Pria penuh kerutan di wajah akibat efek penuaan itu mengusap kepala Levi, "Paman pulang dulu. Dadah, anakku sayang~" Kanney pun berbalik membelakangi Levi menuju mobil lalu melambaikan tangan.
Levi menarik air soft gun miliknya yang terselip di saku celananya.
DOR!
Begitu dapat peluru angin di pantat, Kanney dengan tak elitnya nyungsep ke dalam mobil lewat jendela. Pak Supir yang tak menyadari posisi gaje Kanney langsung mengemudikan mobil menjauh.
Victory smirk terpampang samar di wajah datarnya, "Makan, tuh, peluru angin," Ia memutar pistol di telunjuknya dengan lincah, lalu meniup asap yang mengepul dari moncongnya. Persis seperti seorang cowboy yang baru saja menghabisi lawannya.
oOoOo
Menurut survey, 100% orang Indonesia mengatakan bahwa siang hari adalah saat terpanas dari hari itu sendiri. 100% orang Indonesia juga mengatakan bahwa ternyata sore hari adalah saat terpanas dari hari itu sendiri, dengan tambahan―setelah diuji coba.
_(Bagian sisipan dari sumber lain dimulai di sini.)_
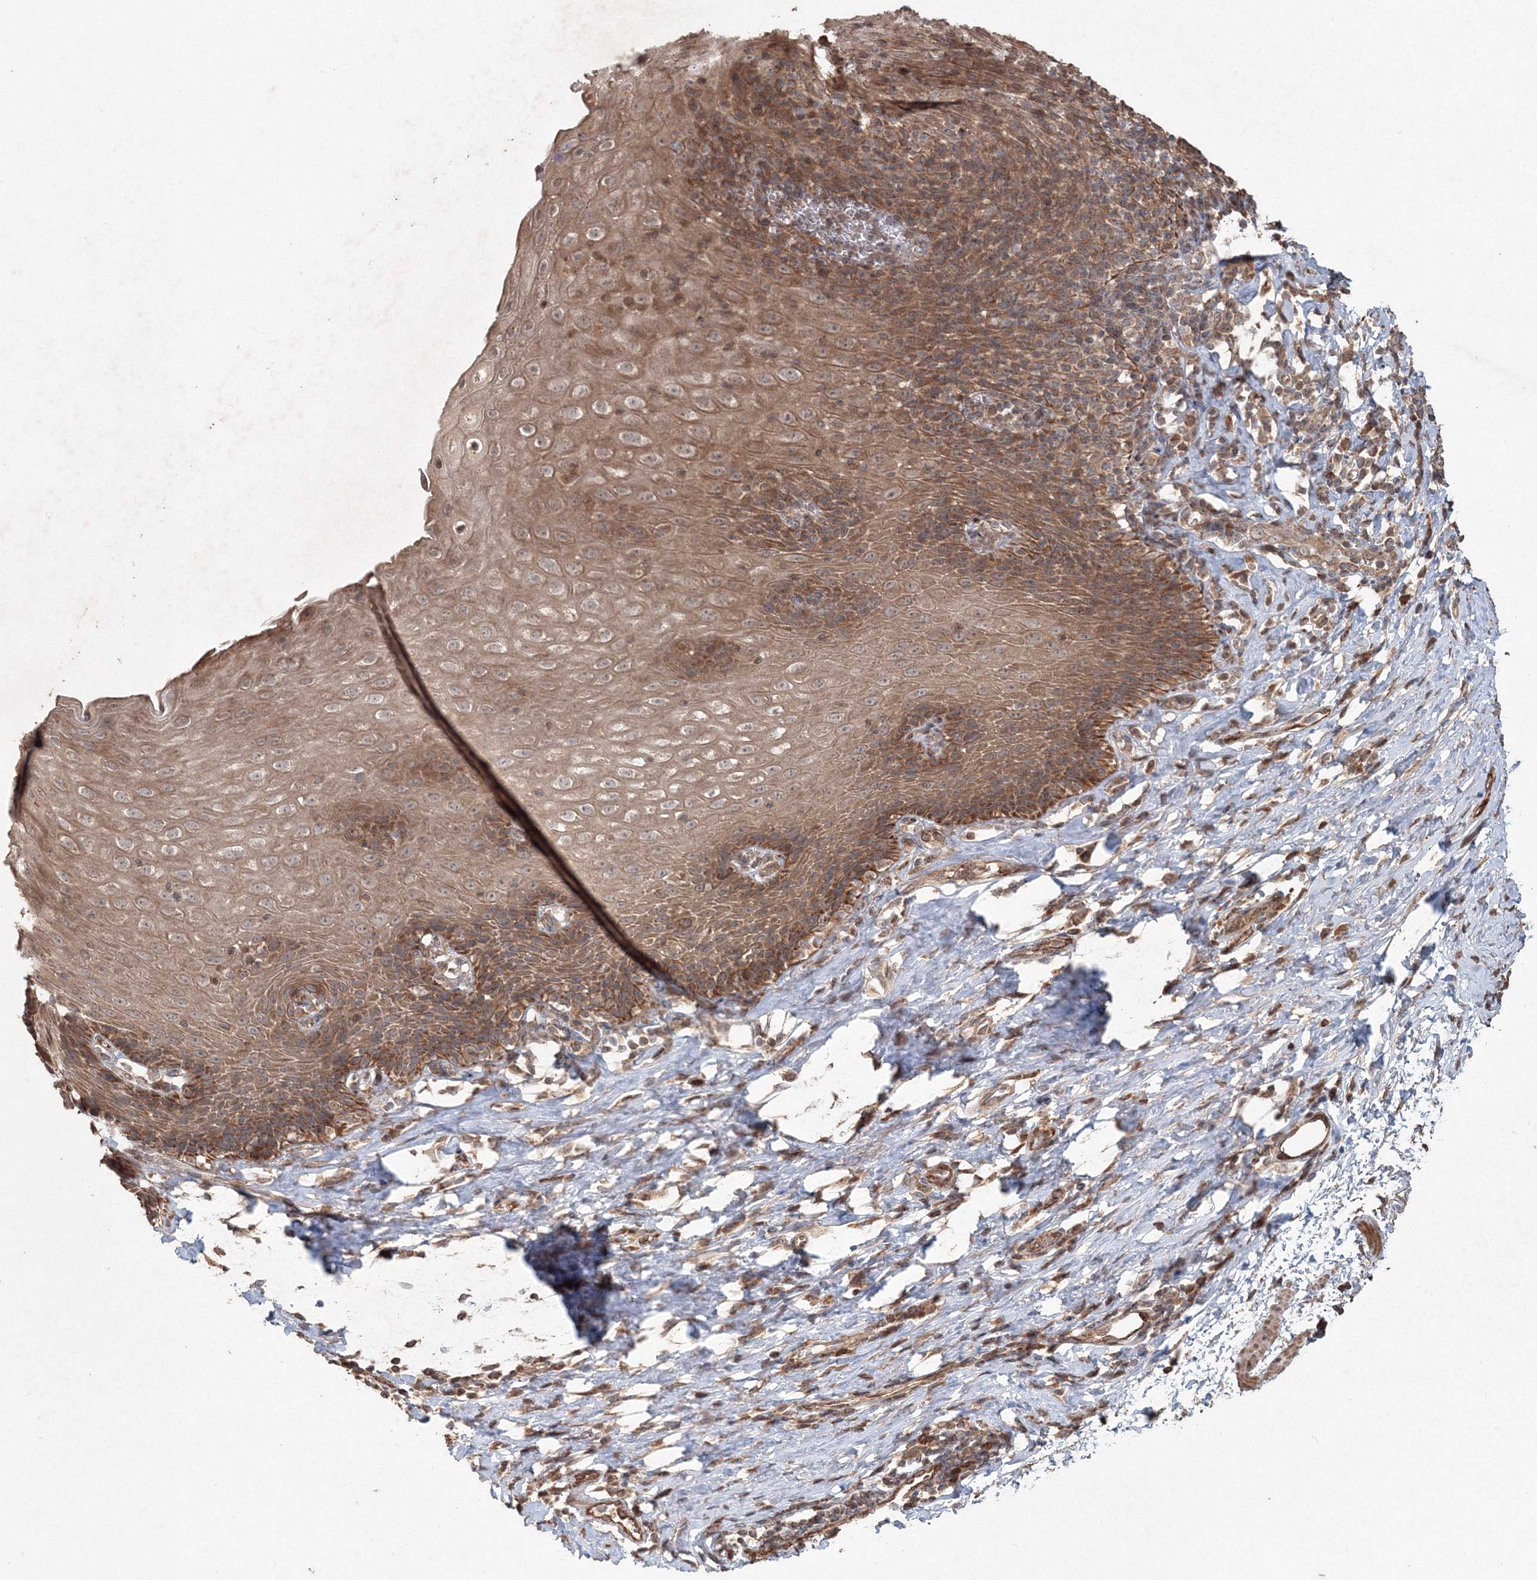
{"staining": {"intensity": "moderate", "quantity": ">75%", "location": "cytoplasmic/membranous"}, "tissue": "esophagus", "cell_type": "Squamous epithelial cells", "image_type": "normal", "snomed": [{"axis": "morphology", "description": "Normal tissue, NOS"}, {"axis": "topography", "description": "Esophagus"}], "caption": "Immunohistochemical staining of benign esophagus displays moderate cytoplasmic/membranous protein staining in approximately >75% of squamous epithelial cells.", "gene": "ANAPC16", "patient": {"sex": "female", "age": 61}}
Mengabaikan fakta itu, Levi terus menarik-coret-menyeret-coret-membawa dua koper maha besarnya dengan santai seolah-olah benda itu hanya berbobot seringan kapas. Biasa. Calon tentara gitu, loh~
Beberapa santri yang lewat sempat berbisik-bisik membicarakannya. Ada yang koprol lalu bilang 'wow'. Ada yang bilang 'wajahnya mengalihkan duniaku'. Ada yang malah promosi 'kulit duren kini ada ekstraknya'. Ada pula yang berkata 'ini baru greget' layaknya Maddog di film The Raid.
Tak lama kemudian, datang seorang wanita berkacamata dengan gamis panjang setungkai bercorak bunga-bunga. Ia dengan antusiasnya menyambut Levi yang langsung berhenti begitu melihat penampakannya.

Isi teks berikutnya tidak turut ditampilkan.